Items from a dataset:
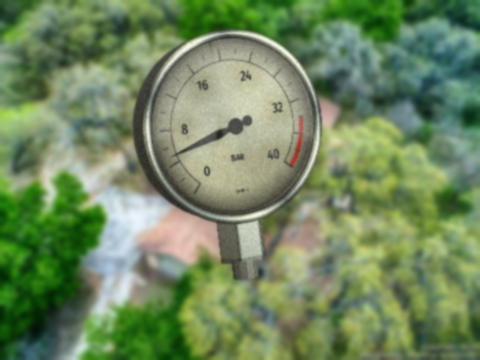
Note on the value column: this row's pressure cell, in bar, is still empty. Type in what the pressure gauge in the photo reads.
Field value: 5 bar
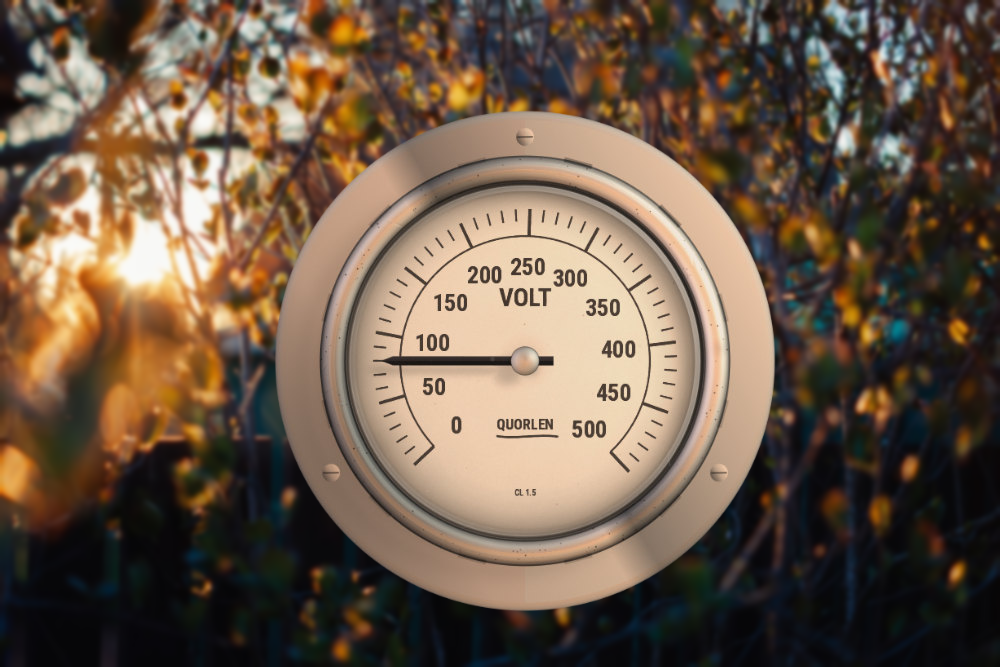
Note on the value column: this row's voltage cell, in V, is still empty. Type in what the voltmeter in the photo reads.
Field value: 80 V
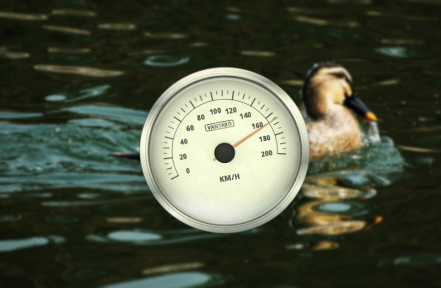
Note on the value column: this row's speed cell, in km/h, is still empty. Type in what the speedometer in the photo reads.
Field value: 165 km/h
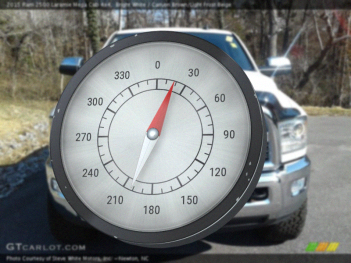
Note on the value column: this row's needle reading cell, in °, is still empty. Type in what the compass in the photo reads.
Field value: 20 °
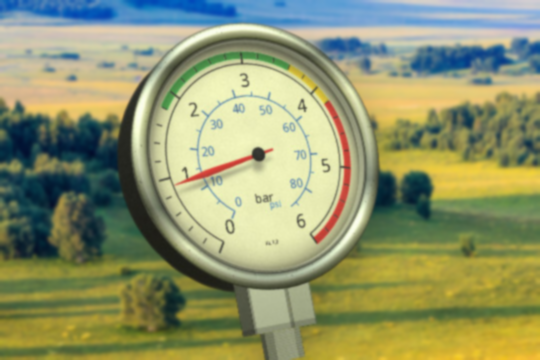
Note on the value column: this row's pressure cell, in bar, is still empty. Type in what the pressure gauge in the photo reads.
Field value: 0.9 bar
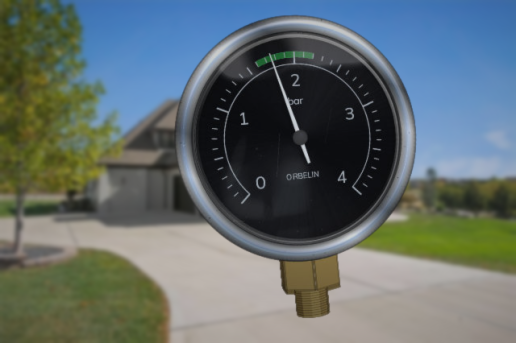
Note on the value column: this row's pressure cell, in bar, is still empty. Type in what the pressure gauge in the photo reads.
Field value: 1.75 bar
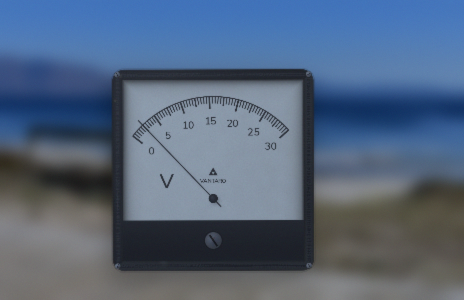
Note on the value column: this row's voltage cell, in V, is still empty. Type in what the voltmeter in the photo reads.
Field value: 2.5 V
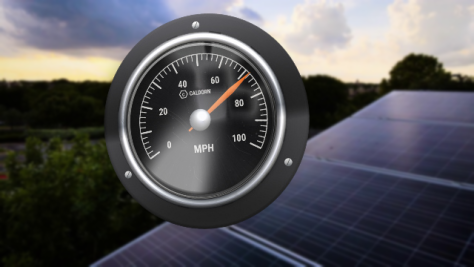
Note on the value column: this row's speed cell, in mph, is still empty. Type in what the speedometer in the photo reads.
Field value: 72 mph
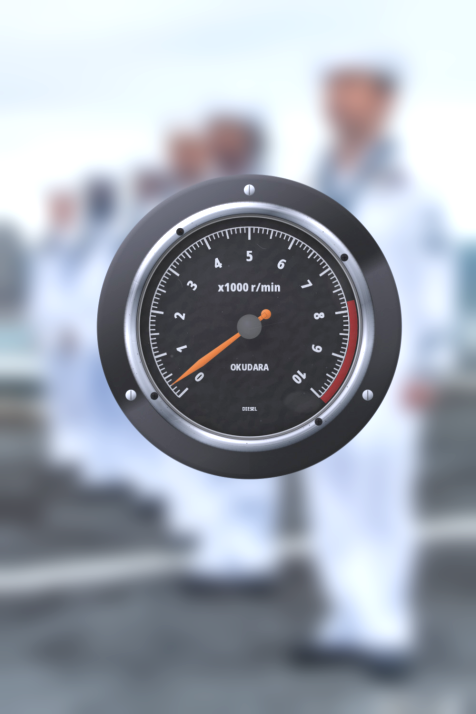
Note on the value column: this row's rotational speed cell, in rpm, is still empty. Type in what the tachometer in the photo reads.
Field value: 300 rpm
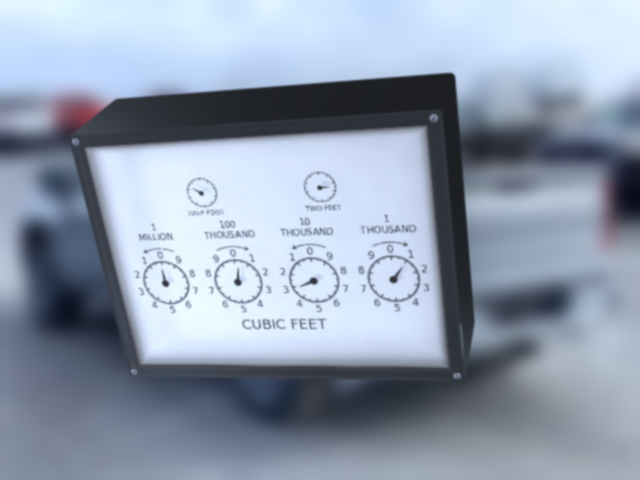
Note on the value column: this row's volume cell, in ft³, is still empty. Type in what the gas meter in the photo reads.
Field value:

**TASK DESCRIPTION**
Render all of the material above as a JSON list of strings, with one string for each line. Leave out blank lines and the pictures.

**WRITTEN REPLY**
[
  "Note on the value column: this row's pressure cell, in bar, is still empty. Type in what the pressure gauge in the photo reads.",
  "Field value: 5 bar",
  "Note on the value column: this row's voltage cell, in V, is still empty. Type in what the voltmeter in the photo reads.",
  "Field value: 80 V",
  "Note on the value column: this row's speed cell, in km/h, is still empty. Type in what the speedometer in the photo reads.",
  "Field value: 165 km/h",
  "Note on the value column: this row's needle reading cell, in °, is still empty. Type in what the compass in the photo reads.",
  "Field value: 20 °",
  "Note on the value column: this row's pressure cell, in bar, is still empty. Type in what the pressure gauge in the photo reads.",
  "Field value: 0.9 bar",
  "Note on the value column: this row's pressure cell, in bar, is still empty. Type in what the pressure gauge in the photo reads.",
  "Field value: 1.75 bar",
  "Note on the value column: this row's voltage cell, in V, is still empty. Type in what the voltmeter in the photo reads.",
  "Field value: 2.5 V",
  "Note on the value column: this row's speed cell, in mph, is still empty. Type in what the speedometer in the photo reads.",
  "Field value: 72 mph",
  "Note on the value column: this row's rotational speed cell, in rpm, is still empty. Type in what the tachometer in the photo reads.",
  "Field value: 300 rpm",
  "Note on the value column: this row's volume cell, in ft³, is still empty. Type in what the gas meter in the photo reads.",
  "Field value:"
]